DUAS DISTÂNCIAS
Outro dia foi surpreendido por uma ligação de uma amiga da cidade de Piracanjuba, a capital goiana das orquídeas. Chama-se Adriana e fazia tempos que não nos falávamos. Conhecemos-nos há dois anos e nunca nos vimos pessoalmente. Nunca a vi nem por fotografia. A nossa amizade é fruto da internet, esse monstro que promove encontros e desencontros.
Adriana tem a minha idade e faz faculdade de História. Não tem pai nem mãe. Mora com uma irmã em Piracanjuba. É uma pessoa insegura, que se defende do mundo criando muros ao redor do seu coração. Um dia ela disse que eu era seu psicólogo. Um profissional barato, já que o único custo para ela seria o cartão telefônico. O meu maior conselho medicinal para a minha sofrida e única paciente é trocar imediatamente de psicológo. A minha maior contribuição à Psicologia mundial foi ter trocado meus quarenta livros da disciplina por romances de Milan Kundera e poemas de Carlos Drummond de Andrade.
Confesso que o meu forte não é ser um bom conselheiro. Não me sinto confortável interferindo do curso da vida das pessoas. Interferir com conselhos na vida de alguém é o mesmo que desviar o leito de um rio. Podem me acusar de medroso, mas jamais poderão me responsabilizar por grandes tragédias sentimentais. Meu crime favorito é o da omissão.

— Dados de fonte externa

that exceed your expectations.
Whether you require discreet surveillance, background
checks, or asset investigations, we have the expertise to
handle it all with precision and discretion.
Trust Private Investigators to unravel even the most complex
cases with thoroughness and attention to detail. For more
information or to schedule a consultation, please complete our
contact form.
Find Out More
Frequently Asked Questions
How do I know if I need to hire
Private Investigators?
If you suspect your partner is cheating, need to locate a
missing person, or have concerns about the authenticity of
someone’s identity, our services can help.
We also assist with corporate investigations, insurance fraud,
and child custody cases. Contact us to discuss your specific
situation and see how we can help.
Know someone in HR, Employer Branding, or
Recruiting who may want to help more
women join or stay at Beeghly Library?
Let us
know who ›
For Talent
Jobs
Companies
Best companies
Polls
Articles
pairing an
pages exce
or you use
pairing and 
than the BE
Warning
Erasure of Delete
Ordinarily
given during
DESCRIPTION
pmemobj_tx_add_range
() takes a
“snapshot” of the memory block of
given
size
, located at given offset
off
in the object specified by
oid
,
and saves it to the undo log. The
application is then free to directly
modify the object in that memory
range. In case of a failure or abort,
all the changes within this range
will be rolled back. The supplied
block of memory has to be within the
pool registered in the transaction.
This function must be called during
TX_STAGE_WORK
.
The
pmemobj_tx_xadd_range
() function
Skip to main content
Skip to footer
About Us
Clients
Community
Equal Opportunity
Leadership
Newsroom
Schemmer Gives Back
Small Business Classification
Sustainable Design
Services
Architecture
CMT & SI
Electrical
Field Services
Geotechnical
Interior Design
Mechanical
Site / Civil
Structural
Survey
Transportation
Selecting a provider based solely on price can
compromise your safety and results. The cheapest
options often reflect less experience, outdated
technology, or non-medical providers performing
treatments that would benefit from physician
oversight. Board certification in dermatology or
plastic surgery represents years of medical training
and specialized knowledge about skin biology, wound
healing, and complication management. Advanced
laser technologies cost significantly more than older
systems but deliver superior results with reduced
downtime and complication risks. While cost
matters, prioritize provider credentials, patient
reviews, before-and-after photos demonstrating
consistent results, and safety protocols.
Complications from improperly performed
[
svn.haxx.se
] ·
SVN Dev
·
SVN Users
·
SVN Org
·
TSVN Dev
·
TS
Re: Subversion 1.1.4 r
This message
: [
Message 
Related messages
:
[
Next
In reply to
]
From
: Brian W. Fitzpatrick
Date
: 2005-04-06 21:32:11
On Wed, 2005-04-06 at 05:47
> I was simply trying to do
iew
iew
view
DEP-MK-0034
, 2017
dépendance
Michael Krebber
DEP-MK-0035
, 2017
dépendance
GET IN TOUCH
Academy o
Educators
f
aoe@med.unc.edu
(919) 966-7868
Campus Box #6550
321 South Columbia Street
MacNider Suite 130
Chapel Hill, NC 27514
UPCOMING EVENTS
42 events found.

Acompanho de longe a vida de Adriana, como quem lê um livro, quando o escritor ainda o está fazendo e pede a sua opinião. Não a dou. Ofereço no máximo a minha compreensão e o meu apoio em forma de observador. Sou um tímido observador de almas aflitas.

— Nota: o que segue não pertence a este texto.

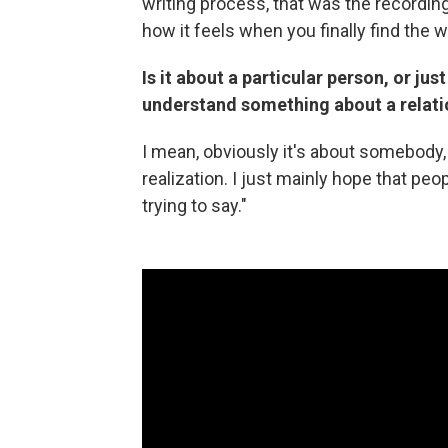
writing process, that was the recording
how it feels when you finally find the
Is it about a particular person, or ju
understand something about a relati
I mean, obviously it's about somebody, b
realization. I just mainly hope that peo
trying to say."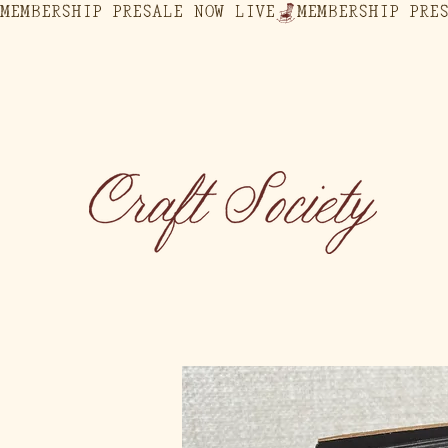
MEMBERSHIP PRESALE NOW LIVE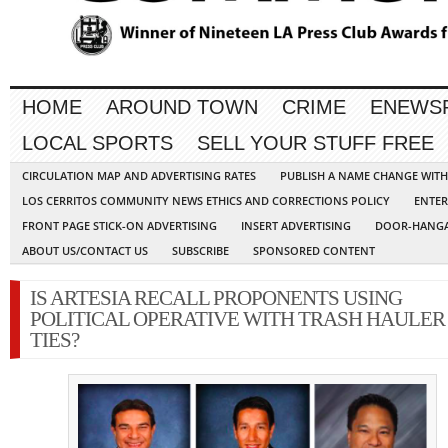
HOME
AROUND TOWN
CRIME
ENEWS
LOCAL SPORTS
SELL YOUR STUFF FREE
CIRCULATION MAP AND ADVERTISING RATES
PUBLISH A NAME CHANGE WIT
LOS CERRITOS COMMUNITY NEWS ETHICS AND CORRECTIONS POLICY
ENTER
FRONT PAGE STICK-ON ADVERTISING
INSERT ADVERTISING
DOOR-HANGA
ABOUT US/CONTACT US
SUBSCRIBE
SPONSORED CONTENT
IS ARTESIA RECALL PROPONENTS USING
POLITICAL OPERATIVE WITH TRASH HAULER
TIES?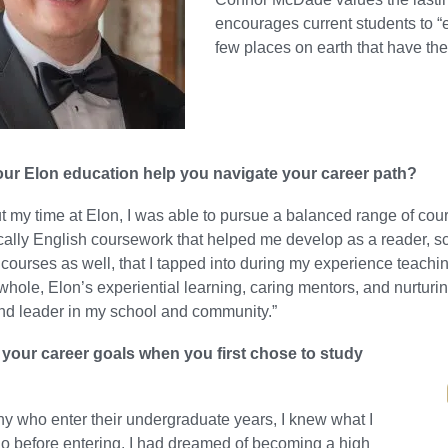
encourages current students to “
few places on earth that have th
ur Elon education help you navigate your career path?
 my time at Elon, I was able to pursue a balanced range of cou
cally English coursework that helped me develop as a reader, sch
courses as well, that I tapped into during my experience teac
whole, Elon’s experiential learning, caring mentors, and nurtu
nd leader in my school and community.”
your career goals when you first chose to study
y who enter their undergraduate years, I knew what I
o before entering. I had dreamed of becoming a high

Adriana é um ser humano que se priva de grandes prazeres para evitar grandes decepções. Parece que seu crime favorito também é a omissão. Depois da minha modesta amizade passou a acreditar em Deus e arranjou um namorado. Não atribuo a mim essas incursões em sua vida, mas confesso que torci para que essas duas dádivas percorressem os frios jardins de seu coração.

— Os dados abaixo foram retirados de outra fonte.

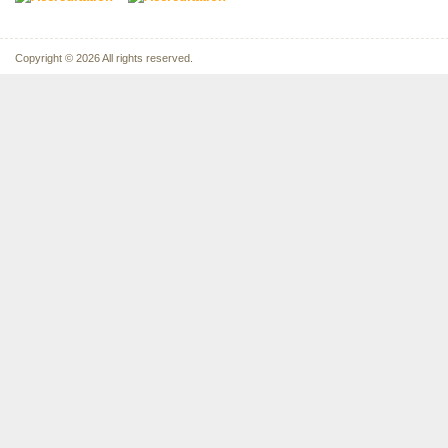
Copyright © 2026 All rights reserved.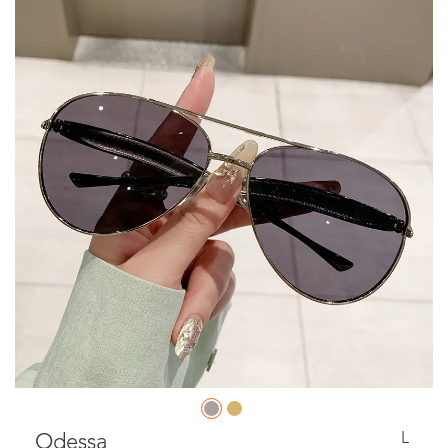
L
Odessa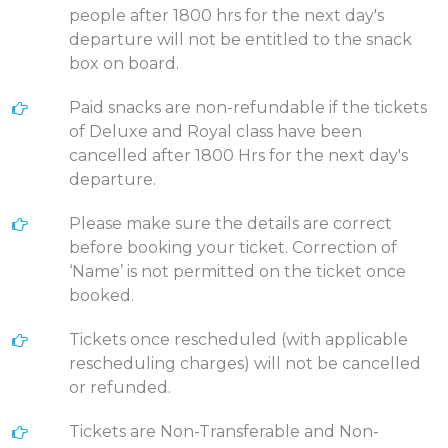
people after 1800 hrs for the next day's
departure will not be entitled to the snack
box on board.
Paid snacks are non-refundable if the tickets
of Deluxe and Royal class have been
cancelled after 1800 Hrs for the next day's
departure.
Please make sure the details are correct
before booking your ticket. Correction of
‘Name’ is not permitted on the ticket once
booked.
Tickets once rescheduled (with applicable
rescheduling charges) will not be cancelled
or refunded.
Tickets are Non-Transferable and Non-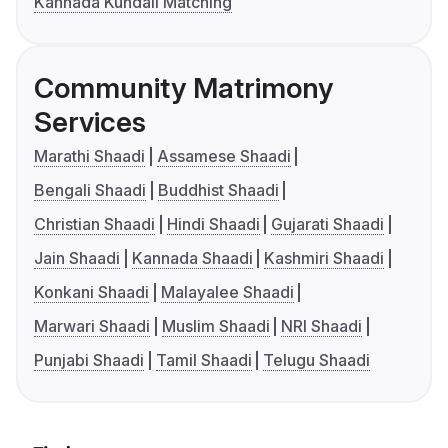
Kannada Kundali Matching
Community Matrimony
Services
Marathi Shaadi
Assamese Shaadi
Bengali Shaadi
Buddhist Shaadi
Christian Shaadi
Hindi Shaadi
Gujarati Shaadi
Jain Shaadi
Kannada Shaadi
Kashmiri Shaadi
Konkani Shaadi
Malayalee Shaadi
Marwari Shaadi
Muslim Shaadi
NRI Shaadi
Punjabi Shaadi
Tamil Shaadi
Telugu Shaadi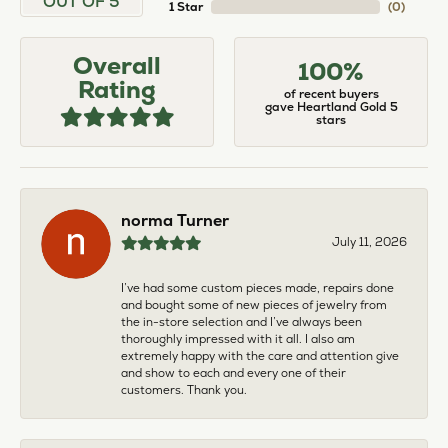
OUT OF 5
1 Star
(
0
)
Overall
100%
Rating
of recent buyers
gave Heartland Gold 5
stars
norma Turner
July 11, 2026
I’ve had some custom pieces made, repairs done
and bought some of new pieces of jewelry from
the in-store selection and I’ve always been
thoroughly impressed with it all. I also am
extremely happy with the care and attention give
and show to each and every one of their
customers. Thank you.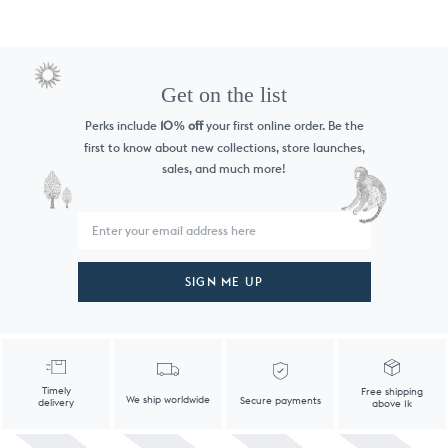
Get on the list
Perks include
10
off
your first online order. Be the
%
first to know
about new collections, store launches,
sales, and much more!
SIGN ME UP
Timely
Free shipping
We ship worldwide
Secure payments
delivery
above 1k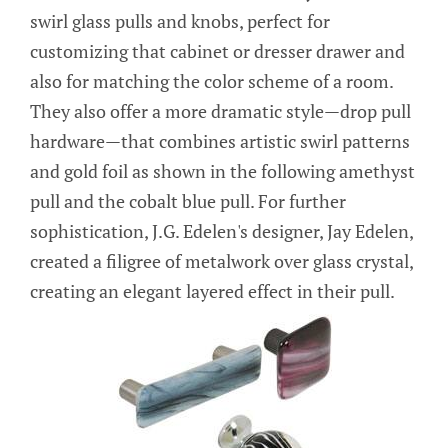
swirl glass pulls and knobs, perfect for
customizing that cabinet or dresser drawer and
also for matching the color scheme of a room.
They also offer a more dramatic style—drop pull
hardware—that combines artistic swirl patterns
and gold foil as shown in the following amethyst
pull and the cobalt blue pull. For further
sophistication, J.G. Edelen's designer, Jay Edelen,
created a filigree of metalwork over glass crystal,
creating an elegant layered effect in their pull.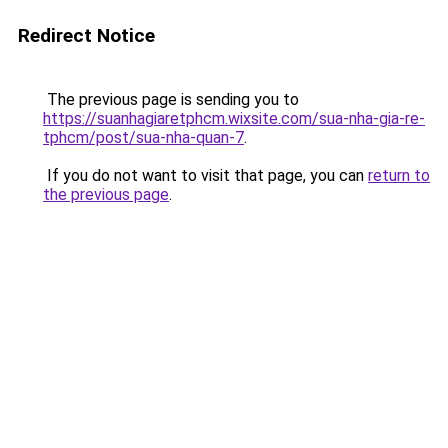
Redirect Notice
The previous page is sending you to
https://suanhagiaretphcm.wixsite.com/sua-nha-gia-re-
tphcm/post/sua-nha-quan-7
.
If you do not want to visit that page, you can
return to
the previous page
.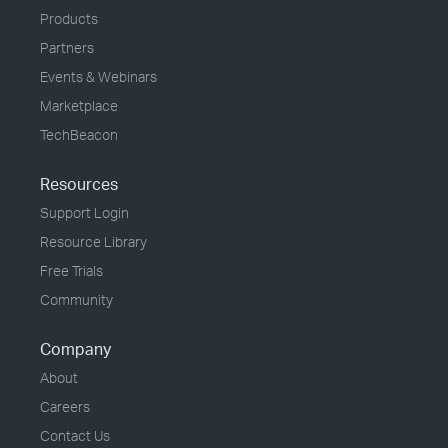
Products
Partners
Events & Webinars
Marketplace
TechBeacon
Resources
Support Login
Resource Library
Free Trials
Community
Company
About
Careers
Contact Us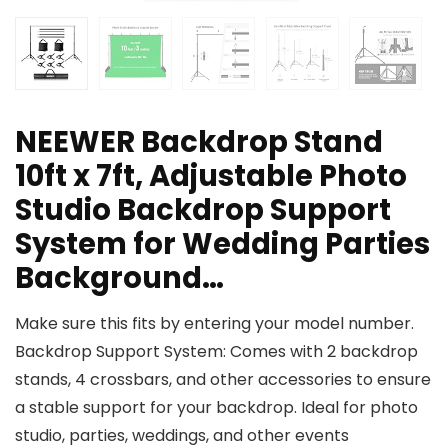
NEEWER Backdrop Stand
10ft x 7ft, Adjustable Photo
Studio Backdrop Support
System for Wedding Parties
Background…
Make sure this fits by entering your model number.
Backdrop Support System: Comes with 2 backdrop
stands, 4 crossbars, and other accessories to ensure
a stable support for your backdrop. Ideal for photo
studio, parties, weddings, and other events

Mesmo sendo um péssimo dublê de psicólogo, talvez um candidato ao charlatanismo, este que vergonhosamente vos escreve, trouxe um pouco de luz à vida dessa desgarrada menina. Fiquei triste porque ela me ligou para desabafar da sua infelicidade no amor, da sua descrença na harmonia dos relacionamentos. Logo para mim, que acredito ter encontrado aquela que aplacou meus medos e expulsou meus fantasmas. Aquela que me fez sonhar com outro mundo, onde somos reis e rainhas e decretamos apenas que temos direito e dever à felicidade. E que homens e borboletas partilharão segredos. Ela me felicitou pelo casamento, e ao meu convite para testemunhar meu calvário de glória, disse um talvez elegante, como se algo em si estivesse dizendo adeus a todas as festas de casamento do mundo.
Talvez ela veja em mim apenas um distraído amigo distante, que não se lembra de telefonar nunca e sempre tem uma desculpa criativa. O que ela nem desconfia é que reside em mim o amigo silencioso e calmo que voltou a acreditar em castelos e fadas, e torce desesperadamente para que num dia triste e nublado apareça na distante Piracanjuba um simpático príncipe e a convide a passear em seu cavalo por um imaginário bosque. O bosque dos que um dia por acaso, voltaram a crer que a felicidade pode ser mais que uma chama.